New York University's Department of History offers the possibility of studying for the Ph.D. in African History in a field that builds not only on the strengths and range of interests of its core faculty but on close connections with related fields of inquiry. With three faculty members specializing on Africa, Frederick Cooper, Michael Gomez, and Richard Hull, the field covers Africa from early to recent times and from East to West to South. Moreover, the NYU Department has a well established and highly regarded field in the history of the African Diaspora, and students in that field enlarge the cohort of people with interests in the African continent and its connections to the rest of the world. The faculty in African history encourages students to combine specialization with broad familiarity with the contours of African history. Students may want to work on West, East, Central, North, or South Africa; on various time periods from ancient to modern, and on different themes. Thematic rubrics include, but are not restricted to: gender, Islam and religion, slavery and labor, foreign domination and resistance, society and culture, state articulation, and economic development. In addition to the major field, students must select a second field, whether in history or another discipline.

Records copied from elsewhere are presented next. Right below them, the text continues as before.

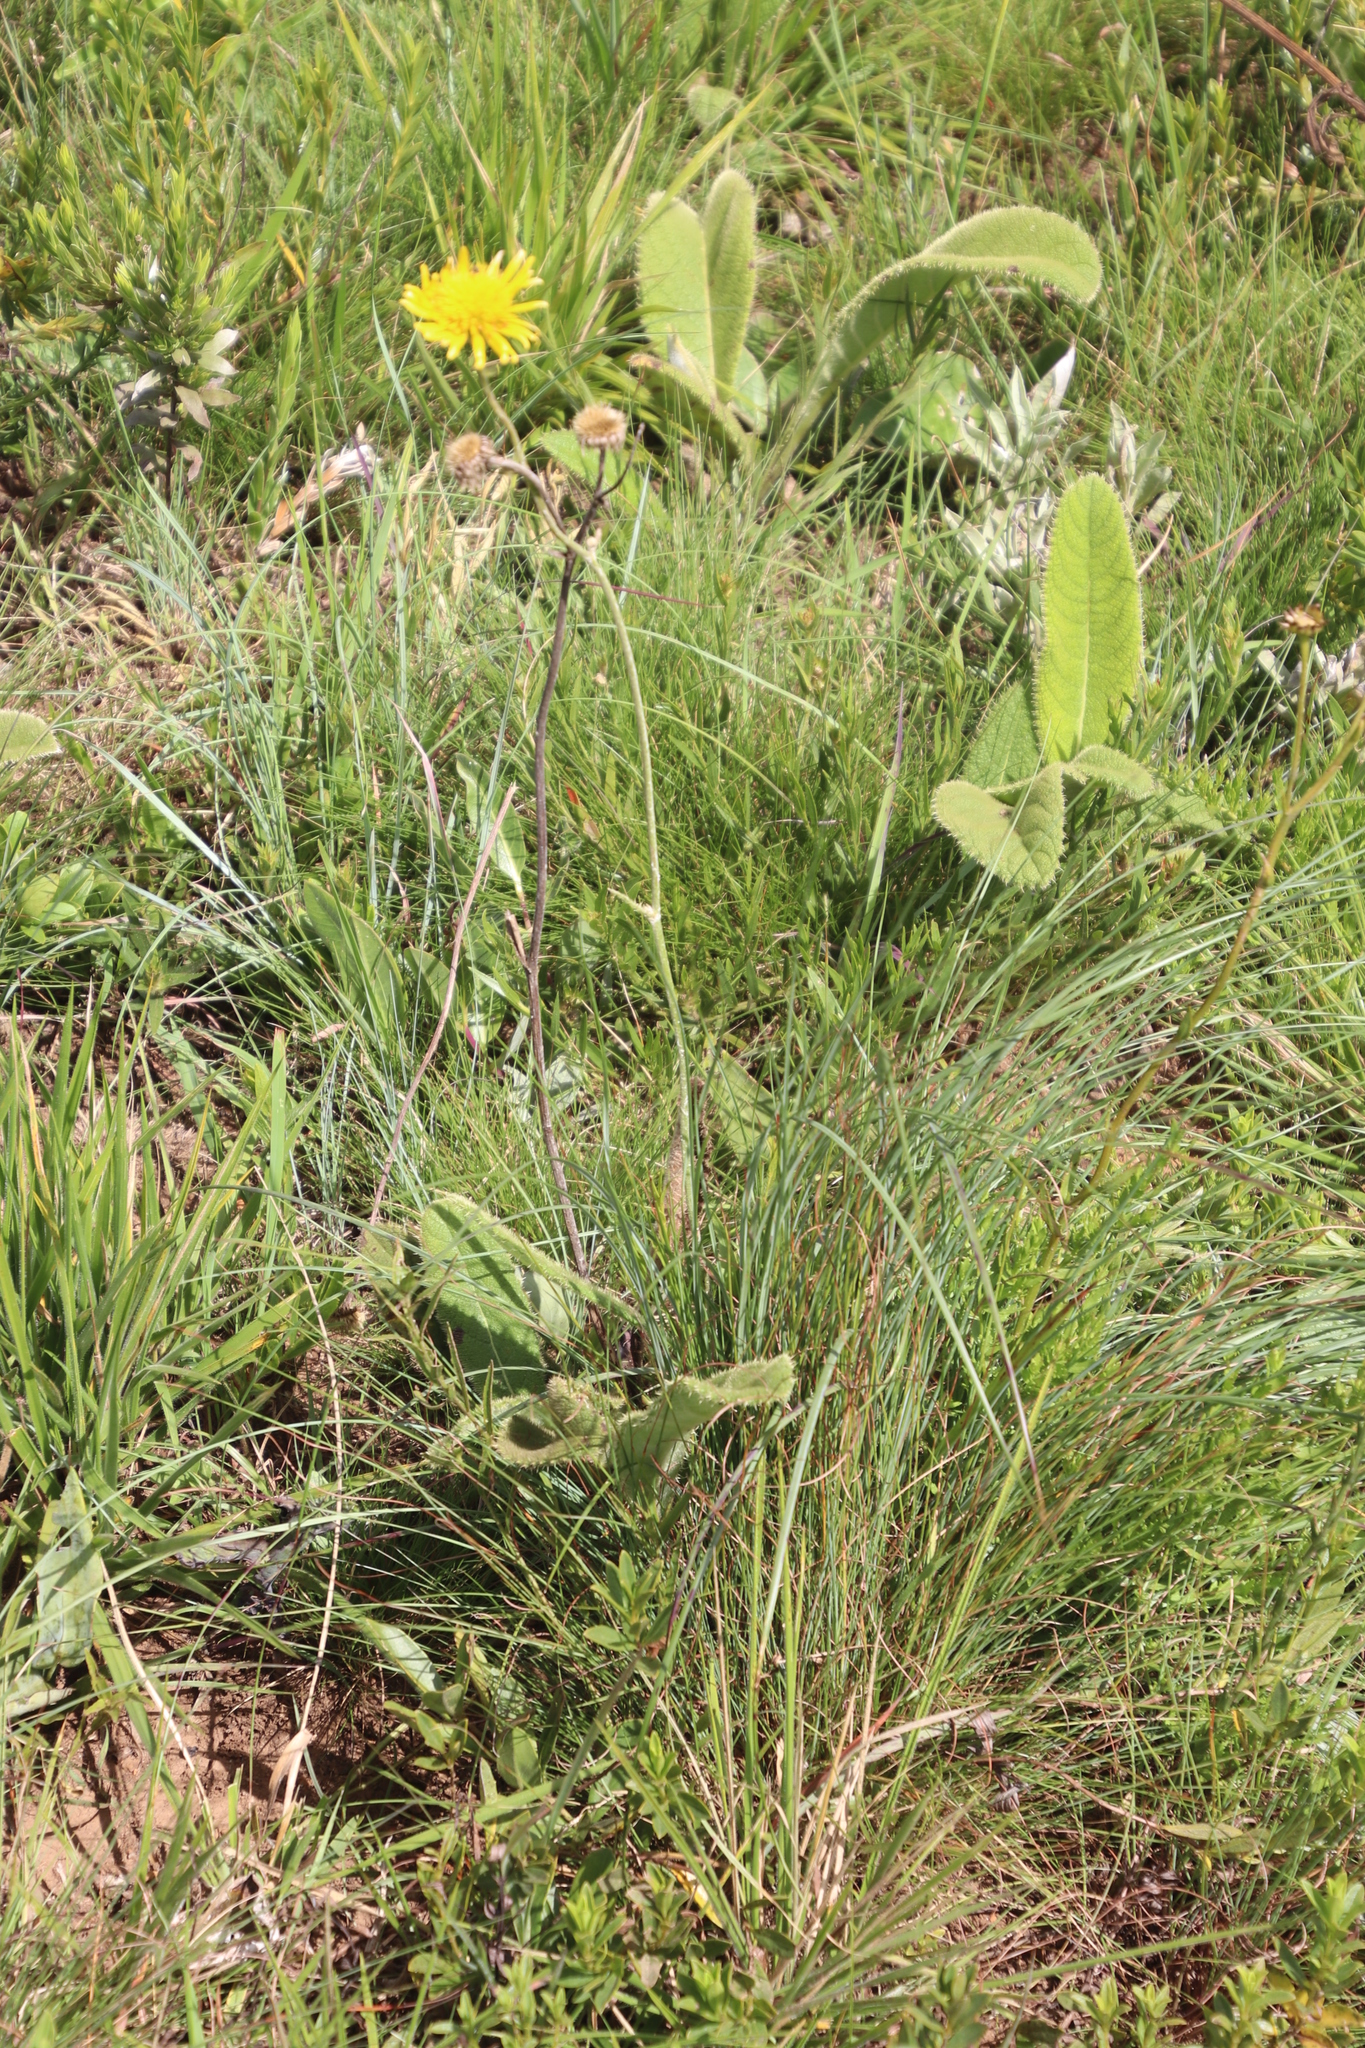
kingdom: Plantae
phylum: Tracheophyta
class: Magnoliopsida
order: Asterales
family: Asteraceae
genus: Berkheya
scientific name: Berkheya setifera
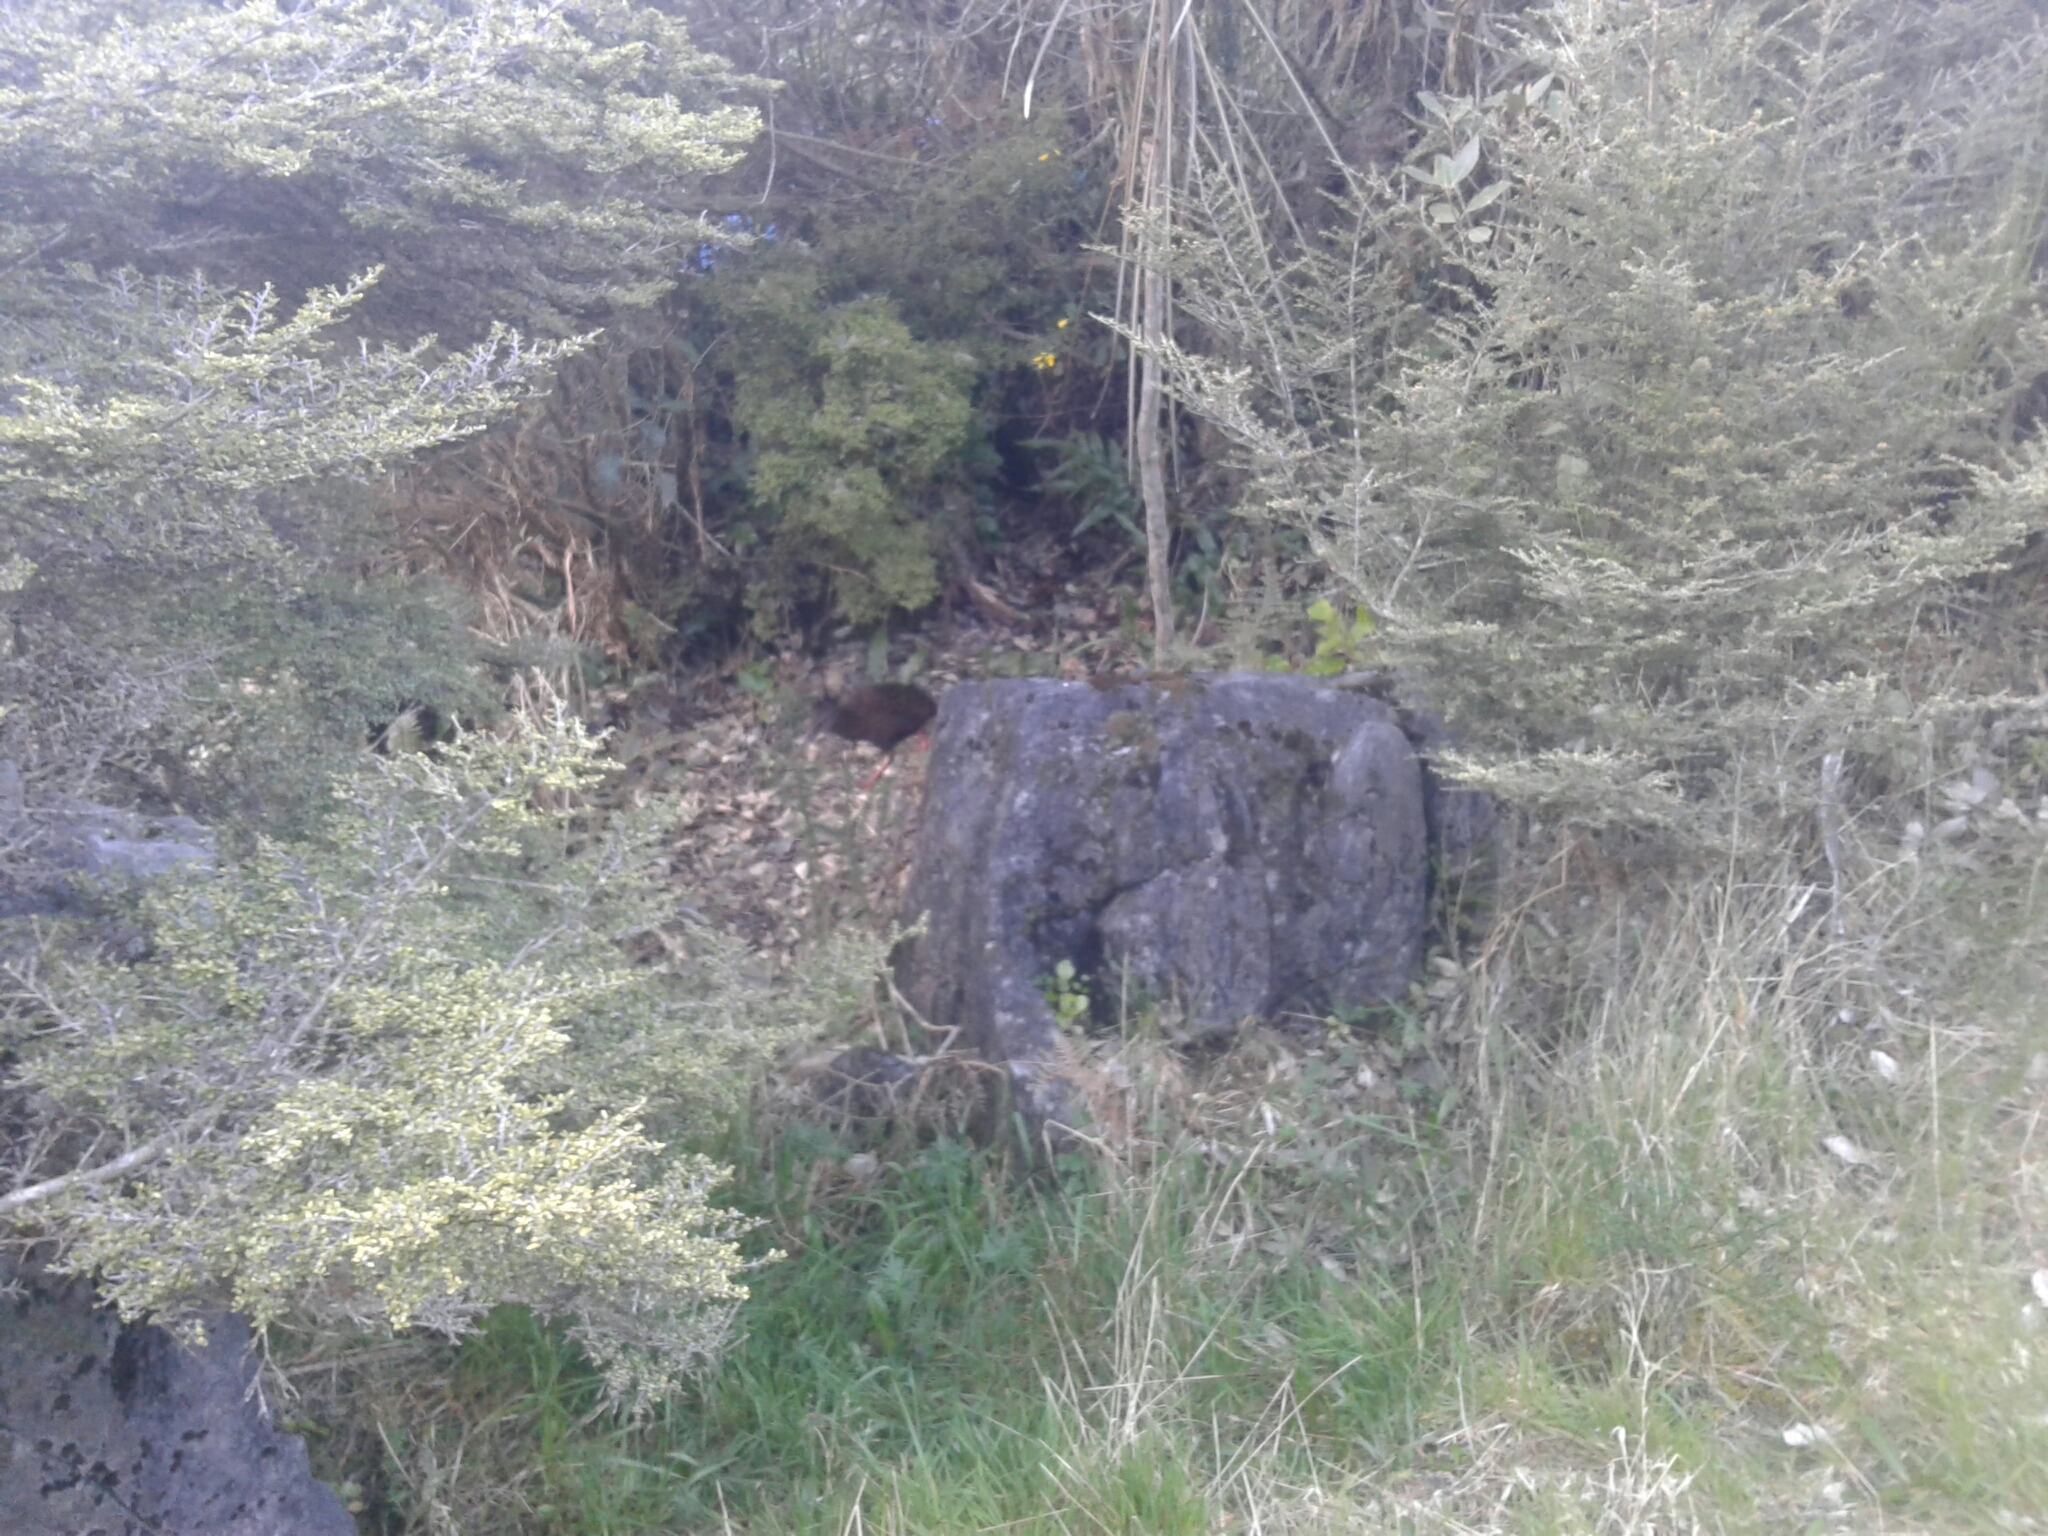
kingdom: Animalia
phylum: Chordata
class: Aves
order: Gruiformes
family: Rallidae
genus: Gallirallus
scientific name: Gallirallus australis
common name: Weka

Making Connections. With regard to the university, there are a number of programs from which graduate students in African history can benefit. They include Ancient Studies which focus on Egypt in the Institute of Fine Arts, African-related curricula in the Tisch School of the Arts (which has a formal relationship with the University of Cape Town, South Africa), and a lectureship series on Africa in the Stern School. There is also Africa House, an emerging think tank concerned with economic and development issues. Yet another major strength is the existence of interdisciplinary programs such as Africana Studies, American Studies, Middle Eastern Studies, French Studies, Museum Studies, Gender Studies, Metropolitan Studies. The presence of such programs fosters a curriculum that moves beyond the mere addition of a course in a non-history field, and will make it possible to acquire a quality of interdisciplinary training whereby students develop a broader sense of methods and audience. To this end, students concentrating in African history may choose one of these areas as their second field.
Within the department, lines of inquiry are already in progress which relate directly to the African continent. The Atlantic World field is one of these, as are the Latin American, Caribbean, European, and U.S. fields. A large cluster of historians within the department study questions of empire and colonization in different places, times, and contexts, and much of their work is directed about the relationship of colonizing processes to different kinds of indigenous polities. All this provides a broad comparative context for enriching the field of African History.
There are also a significant number of individuals throughout the university who are trained Africanists, with whom historians-in-training can work in various fields. Included in this number are Manthia Diawara and Awam Amkpa in Africana Studies; Rosalind Fredericks in Gallatin; Thomas Beidelman in Anthropology; Fran White, Vice Provost for Faculty Affairs; Yaw Nyarko and William Easterly in Economics; Mark Sanders in Comparative Literature; Ogden Goelet in Middle Eastern Studies; and John Singler in Linguistics.
NYU has also launched a study abroad program in Accra, Ghana. Although undergraduates are the primary focus of this program, there will be opportunities and financial support for graduate students interested in research, language study, and African experience to be based there.
African Languages. At present Arabic and Kiswahili (in Africana Studies) are offered. Students will find other language training opportunities in the New York area or can enroll in one of the summer programs in African languages conducted at various African area studies centers around the country.